Como Josefina Vásquez traía la extraña ventolera de ser presidenta de la República dejó botada la secretaría para ir en busca de su ambición política. Se fue a la Cámara de los Diputados y después… bueno, ya sabemos.
Alonso Lujambio llegó a la secretaría y gracias a las gestiones de Leopoldo Mendívil, el acuerdo olvidado volvió a activarse. Gracias a Lujambio y su interés en el asunto, muchos pudimos titularnos, algunos con las viruelas de la vejez.
–Yo te agradezco, secretario –le dije a Lujambio poco después de mi examen profesional–, todo el interés en este asunto. El presidente te lo debe agradecer también.
–¿El presidente?, me dijo.
–Claro, has tenido la única actitud solidaria, afable y comprensiva con este gremio en todos los años del panismo. Eso te lo debe agradecer Felipe Calderón.
En noviembre del año pasado supe de sus condiciones de salud y públicamente externé mis deseos por su recuperación. Meses después Consuelo Saizar, presidenta del Conaculta, me invitó a comer a sus oficinas en medio del escándalo por la “Estela de luz”. Ahí me confirmó las ya irreversibles condiciones de Lujambio internado sin mayores esperanzas en los Estados Unidos. Lo demás, lo sabemos todos.

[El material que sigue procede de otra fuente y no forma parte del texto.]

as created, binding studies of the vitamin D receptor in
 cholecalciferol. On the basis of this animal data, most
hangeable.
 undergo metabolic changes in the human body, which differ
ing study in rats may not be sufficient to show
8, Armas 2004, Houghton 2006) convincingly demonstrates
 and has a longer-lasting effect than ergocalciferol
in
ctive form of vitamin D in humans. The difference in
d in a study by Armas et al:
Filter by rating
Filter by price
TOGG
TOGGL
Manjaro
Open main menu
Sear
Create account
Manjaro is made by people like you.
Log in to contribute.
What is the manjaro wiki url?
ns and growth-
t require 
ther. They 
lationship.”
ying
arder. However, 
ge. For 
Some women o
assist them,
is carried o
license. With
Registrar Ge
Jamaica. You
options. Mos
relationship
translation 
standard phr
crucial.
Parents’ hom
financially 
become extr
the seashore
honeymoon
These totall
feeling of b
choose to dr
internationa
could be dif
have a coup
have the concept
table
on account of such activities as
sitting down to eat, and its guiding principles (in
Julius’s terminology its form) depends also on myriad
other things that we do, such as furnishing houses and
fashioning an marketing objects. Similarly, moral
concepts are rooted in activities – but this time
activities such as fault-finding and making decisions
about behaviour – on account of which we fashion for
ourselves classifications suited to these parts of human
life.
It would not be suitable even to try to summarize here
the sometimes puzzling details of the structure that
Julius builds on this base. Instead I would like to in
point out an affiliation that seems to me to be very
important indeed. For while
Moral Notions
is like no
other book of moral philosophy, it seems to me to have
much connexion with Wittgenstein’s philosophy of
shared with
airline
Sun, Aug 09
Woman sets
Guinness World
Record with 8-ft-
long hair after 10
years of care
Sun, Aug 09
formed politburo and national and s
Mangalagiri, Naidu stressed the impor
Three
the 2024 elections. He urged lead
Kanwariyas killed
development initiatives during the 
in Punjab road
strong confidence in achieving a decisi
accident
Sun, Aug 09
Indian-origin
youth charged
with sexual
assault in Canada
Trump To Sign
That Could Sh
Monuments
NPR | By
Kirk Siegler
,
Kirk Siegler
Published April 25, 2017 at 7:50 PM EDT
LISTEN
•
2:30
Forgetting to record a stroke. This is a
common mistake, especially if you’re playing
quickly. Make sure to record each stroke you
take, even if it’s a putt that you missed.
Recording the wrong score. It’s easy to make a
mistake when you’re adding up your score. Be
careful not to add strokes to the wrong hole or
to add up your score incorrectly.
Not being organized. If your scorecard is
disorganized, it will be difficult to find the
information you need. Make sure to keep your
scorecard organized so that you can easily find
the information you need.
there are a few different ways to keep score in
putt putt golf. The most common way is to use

Por esos días llegó a mi casa un regalo. Alonso me enviaba presentes con frecuencia. Libros, bellos volúmenes, entre ellos la colección facsimilar de los “verdes” de Vasconcelos, con todo y un mínimo estante y un abrecartas de madera para separar las hojas plegadas. Poco después, las memorias de Lerdo de Tejada, escrito por Adolfo Rogaciano Carrillo con una introducción suya.
Sin embargo hubo otro libro en el cual Lujambio colaboró y en el cual hallé unas palabras cuya contundente belleza y dramatismo humano me golpearon de frente. Es la biografía de Jaime Torres Bodet, su ilustrísimo antecesor en la secretaría de Educación, cuya vida terminó por propia mano como única escapatoria contra la feroz persecución de la enfermedad y el dolor.
Cuando Fernando Zertuche Muñoz me envió el libro lo leí completo y hallé al final unas palabras en las cuales sentí como si las horas regresaran y el testimonio final de Torres Bodet se le pudiera aplicar a Alonso Lujambio.
“Ha llegado el momento en el cual no puedo fingir, a causa de mis enfermedades, que sigo viviendo, en espera día a día de la muerte. Prefiero ir a su encuentro y hacerlo oportunamente. No quiero ser molesto ni inspirar piedad a nadie. He cumplido mi deber hasta el último momento.”
¿Fueron estas palabras un presagio para Lujambio?
Nadie lo sabe. Pero de ese mismo libro tomo estas palabras suyas, cuya exactitud le ajusta. Dijo Lujambio de Torres Bodet, como pudo decirlo de sí mismo:
“Uno de esos seres humanos, que asumen la vida como necesidad de brindar a sus semejantes un ejemplo”.